Segment Start: DATASET RECORDS
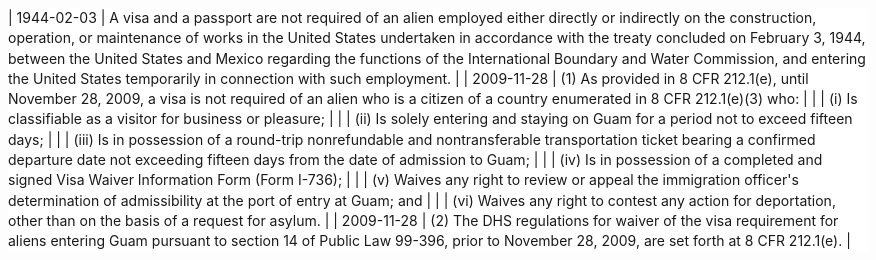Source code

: | 1944-02-03 | A visa and a passport are not required of an alien employed either directly or indirectly on the construction, operation, or maintenance of works in the United States undertaken in accordance with the treaty concluded on February 3, 1944, between the United States and Mexico regarding the functions of the International Boundary and Water Commission, and entering the United States temporarily in connection with such employment.                                                                                                                                                                           |
| 2009-11-28 | (1) As provided in 8 CFR 212.1(e), until November 28, 2009, a visa is not required of an alien who is a citizen of a country enumerated in 8 CFR 212.1(e)(3) who:                                                                                                                                                                                                                                                                                                                                                                                                                                                        |
|            |             (i) Is classifiable as a visitor for business or pleasure;                                                                                                                                                                                                                                                                                                                                                                                                                                                                                                                                                   |
|            |             (ii) Is solely entering and staying on Guam for a period not to exceed fifteen days;                                                                                                                                                                                                                                                                                                                                                                                                                                                                                                                         |
|            |             (iii) Is in possession of a round-trip nonrefundable and nontransferable transportation ticket bearing a confirmed departure date not exceeding fifteen days from the date of admission to Guam;                                                                                                                                                                                                                                                                                                                                                                                                             |
|            |             (iv) Is in possession of a completed and signed Visa Waiver Information Form (Form I-736);                                                                                                                                                                                                                                                                                                                                                                                                                                                                                                                   |
|            |             (v) Waives any right to review or appeal the immigration officer's determination of admissibility at the port of entry at Guam; and                                                                                                                                                                                                                                                                                                                                                                                                                                                                          |
|            |             (vi) Waives any right to contest any action for deportation, other than on the basis of a request for asylum.                                                                                                                                                                                                                                                                                                                                                                                                                                                                                                |
| 2009-11-28 | (2) The DHS regulations for waiver of the visa requirement for aliens entering Guam pursuant to section 14 of Public Law 99-396, prior to November 28, 2009, are set forth at 8 CFR 212.1(e).                                                                                                                                                                                                                                                                                                                                                                                                                            |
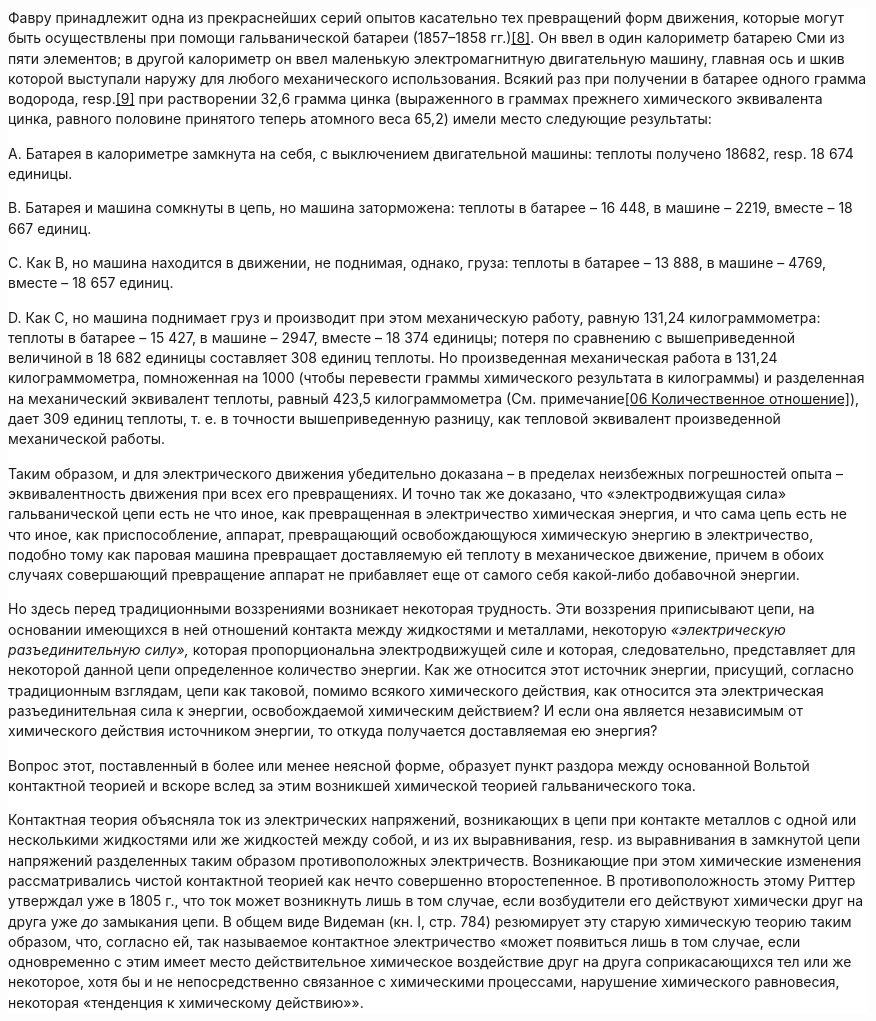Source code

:Фавру принадлежит одна из прекраснейших серий опытов касательно тех превращений форм движения, которые могут быть осуществлены при помощи гальванической батареи (1857–1858 гг.)[[8]](#_ftn8). Он ввел в один калориметр батарею Сми из пяти элементов; в другой калориметр он ввел маленькую электромагнитную двигательную машину, главная ось и шкив которой выступали наружу для любого механического использования. Всякий раз при получении в батарее одного грамма водорода, resp.[[9]](#_ftn9) при растворении 32,6 грамма цинка (выраженного в граммах прежнего химического эквивалента цинка, равного половине принятого теперь атомного веса 65,2) имели место следующие результаты:

А. Батарея в калориметре замкнута на себя, с выключением двигательной машины: теплоты получено 18682, resp. 18 674 единицы.

В. Батарея и машина сомкнуты в цепь, но машина заторможена: теплоты в батарее – 16 448, в машине – 2219, вместе – 18 667 единиц.

С. Как В, но машина находится в движении, не поднимая, однако, груза: теплоты в батарее – 13 888, в машине – 4769, вместе – 18 657 единиц.

D. Как С, но машина поднимает груз и производит при этом механическую работу, равную 131,24 килограммометра: теплоты в батарее – 15 427, в машине – 2947, вместе – 18 374 единицы; потеря по сравнению с вышеприведенной величиной в 18 682 единицы составляет 308 единиц теплоты. Но произведенная механическая работа в 131,24 килограммометра, помноженная на 1000 (чтобы перевести граммы химического результата в килограммы) и разделенная на механический эквивалент теплоты, равный 423,5 килограммометра (См. примечание[[06 Количественное отношение]](#_ftn10)), дает 309 единиц теплоты, т. е. в точности вышеприведенную разницу, как тепловой эквивалент произведенной механической работы.

Таким образом, и для электрического движения убедительно доказана – в пределах неизбежных погрешностей опыта – эквивалентность движения при всех его превращениях. И точно так же доказано, что «электродвижущая сила» гальванической цепи есть не что иное, как превращенная в электричество химическая энергия, и что сама цепь есть не что иное, как приспособление, аппарат, превращающий освобождающуюся химическую энергию в электричество, подобно тому как паровая машина превращает доставляемую ей теплоту в механическое движение, причем в обоих случаях совершающий превращение аппарат не прибавляет еще от самого себя какой‑либо добавочной энергии.

Но здесь перед традиционными воззрениями возникает некоторая трудность. Эти воззрения приписывают цепи, на основании имеющихся в ней отношений контакта между жидкостями и металлами, некоторую _«электрическую разъединительную силу»,_ которая пропорциональна электродвижущей силе и которая, следовательно, представляет для некоторой данной цепи определенное количество энергии. Как же относится этот источник энергии, присущий, согласно традиционным взглядам, цепи как таковой, помимо всякого химического действия, как относится эта электрическая разъединительная сила к энергии, освобождаемой химическим действием? И если она является независимым от химического действия источником энергии, то откуда получается доставляемая ею энергия?

Вопрос этот, поставленный в более или менее неясной форме, образует пункт раздора между основанной Вольтой контактной теорией и вскоре вслед за этим возникшей химической теорией гальванического тока.

Контактная теория объясняла ток из электрических напряжений, возникающих в цепи при контакте металлов с одной или несколькими жидкостями или же жидкостей между собой, и из их выравнивания, resp. из выравнивания в замкнутой цепи напряжений разделенных таким образом противоположных электричеств. Возникающие при этом химические изменения рассматривались чистой контактной теорией как нечто совершенно второстепенное. В противоположность этому Риттер утверждал уже в 1805 г., что ток может возникнуть лишь в том случае, если возбудители его действуют химически друг на друга уже _до_ замыкания цепи. В общем виде Видеман (кн. I, стр. 784) резюмирует эту старую химическую теорию таким образом, что, согласно ей, так называемое контактное электричество «может появиться лишь в том случае, если одновременно с этим имеет место действительное химическое воздействие друг на друга соприкасающихся тел или же некоторое, хотя бы и не непосредственно связанное с химическими процессами, нарушение химического равновесия, некоторая «тенденция к химическому действию»».
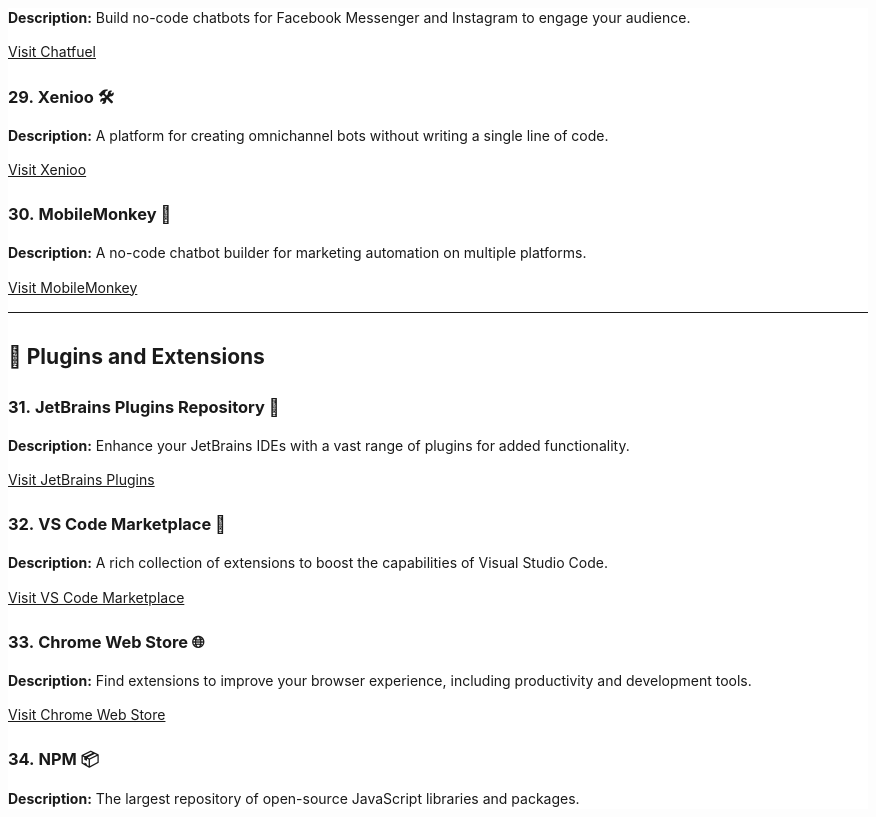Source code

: **Description:** Build no-code chatbots for Facebook Messenger and Instagram to engage your audience.  
  
[Visit Chatfuel](https://chatfuel.com/)

### [](https://dev.to/hanzla-baig/top-230-websites-every-developer-should-know-2og9#29-xenioo)29. **Xenioo** 🛠️

**Description:** A platform for creating omnichannel bots without writing a single line of code.  
  
[Visit Xenioo](https://www.xenioo.com/)

### [](https://dev.to/hanzla-baig/top-230-websites-every-developer-should-know-2og9#30-mobilemonkey)30. **MobileMonkey** 📱

**Description:** A no-code chatbot builder for marketing automation on multiple platforms.  
  
[Visit MobileMonkey](https://mobilemonkey.com/)

---

## [](https://dev.to/hanzla-baig/top-230-websites-every-developer-should-know-2og9#plugins-and-extensions)🔌 **Plugins and Extensions**

### [](https://dev.to/hanzla-baig/top-230-websites-every-developer-should-know-2og9#31-jetbrains-plugins-repository)31. **JetBrains Plugins Repository** 🔧

**Description:** Enhance your JetBrains IDEs with a vast range of plugins for added functionality.  
  
[Visit JetBrains Plugins](https://plugins.jetbrains.com/)

### [](https://dev.to/hanzla-baig/top-230-websites-every-developer-should-know-2og9#32-vs-code-marketplace)32. **VS Code Marketplace** 🛒

**Description:** A rich collection of extensions to boost the capabilities of Visual Studio Code.  
  
[Visit VS Code Marketplace](https://marketplace.visualstudio.com/VSCode)

### [](https://dev.to/hanzla-baig/top-230-websites-every-developer-should-know-2og9#33-chrome-web-store)33. **Chrome Web Store** 🌐

**Description:** Find extensions to improve your browser experience, including productivity and development tools.  
  
[Visit Chrome Web Store](https://chrome.google.com/webstore)

### [](https://dev.to/hanzla-baig/top-230-websites-every-developer-should-know-2og9#34-npm)34. **NPM** 📦

**Description:** The largest repository of open-source JavaScript libraries and packages.  
  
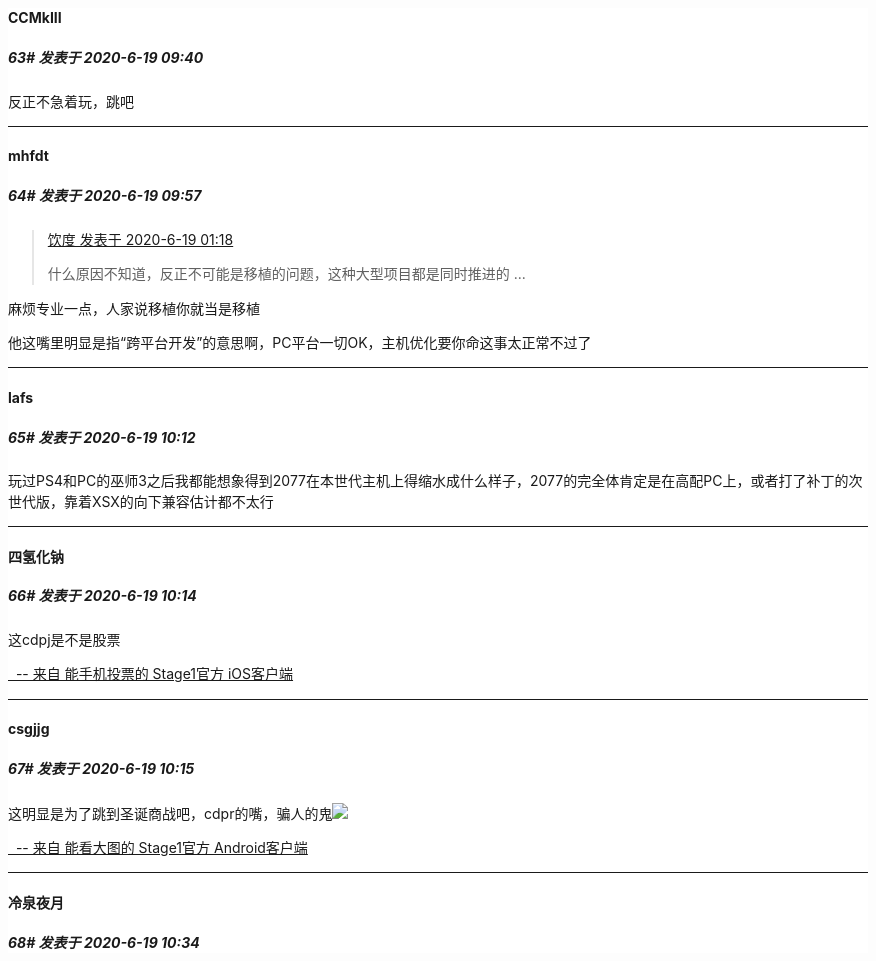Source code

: ####  CCMkIII  
##### 63#       发表于 2020-6-19 09:40


反正不急着玩，跳吧


-----

####  mhfdt  
##### 64#       发表于 2020-6-19 09:57


<blockquote><a href="httphttps://bbs.saraba1st.com/2b/forum.php?mod=redirect&amp;goto=findpost&amp;pid=47857657&amp;ptid=1942559" target="_blank">饮度 发表于 2020-6-19 01:18</a>

什么原因不知道，反正不可能是移植的问题，这种大型项目都是同时推进的 ...</blockquote>
麻烦专业一点，人家说移植你就当是移植

他这嘴里明显是指“跨平台开发”的意思啊，PC平台一切OK，主机优化要你命这事太正常不过了


-----

####  lafs  
##### 65#       发表于 2020-6-19 10:12


玩过PS4和PC的巫师3之后我都能想象得到2077在本世代主机上得缩水成什么样子，2077的完全体肯定是在高配PC上，或者打了补丁的次世代版，靠着XSX的向下兼容估计都不太行


-----

####  四氢化钠  
##### 66#       发表于 2020-6-19 10:14


这cdpj是不是股票

[  -- 来自 能手机投票的 Stage1官方 iOS客户端](https://itunes.apple.com/fi/app/saraba1st/id1221237470?mt=8)


-----

####  csgjjg  
##### 67#       发表于 2020-6-19 10:15


这明显是为了跳到圣诞商战吧，cdpr的嘴，骗人的鬼<img src="https://static.saraba1st.com/image/smiley/face2017/001.png" referrerpolicy="no-referrer">

[  -- 来自 能看大图的 Stage1官方 Android客户端](https://www.coolapk.com/apk/140634)


-----

####  冷泉夜月  
##### 68#       发表于 2020-6-19 10:34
Segment End: DATASET RECORDS
_WORK REQUIRED_
Rewrite the records starting at the line that contains "什么原因不知道，反正不可能是" and ending at the end of the records, replacing every "移植" with "迁移" and leaving everything else unchanged. Give back only those lines.

_SOLUTION TO THIS PROBLEM_
什么原因不知道，反正不可能是迁移的问题，这种大型项目都是同时推进的 ...</blockquote>
麻烦专业一点，人家说迁移你就当是迁移

他这嘴里明显是指“跨平台开发”的意思啊，PC平台一切OK，主机优化要你命这事太正常不过了


-----

####  lafs  
##### 65#       发表于 2020-6-19 10:12


玩过PS4和PC的巫师3之后我都能想象得到2077在本世代主机上得缩水成什么样子，2077的完全体肯定是在高配PC上，或者打了补丁的次世代版，靠着XSX的向下兼容估计都不太行


-----

####  四氢化钠  
##### 66#       发表于 2020-6-19 10:14


这cdpj是不是股票

[  -- 来自 能手机投票的 Stage1官方 iOS客户端](https://itunes.apple.com/fi/app/saraba1st/id1221237470?mt=8)


-----

####  csgjjg  
##### 67#       发表于 2020-6-19 10:15


这明显是为了跳到圣诞商战吧，cdpr的嘴，骗人的鬼<img src="https://static.saraba1st.com/image/smiley/face2017/001.png" referrerpolicy="no-referrer">

[  -- 来自 能看大图的 Stage1官方 Android客户端](https://www.coolapk.com/apk/140634)


-----

####  冷泉夜月  
##### 68#       发表于 2020-6-19 10:34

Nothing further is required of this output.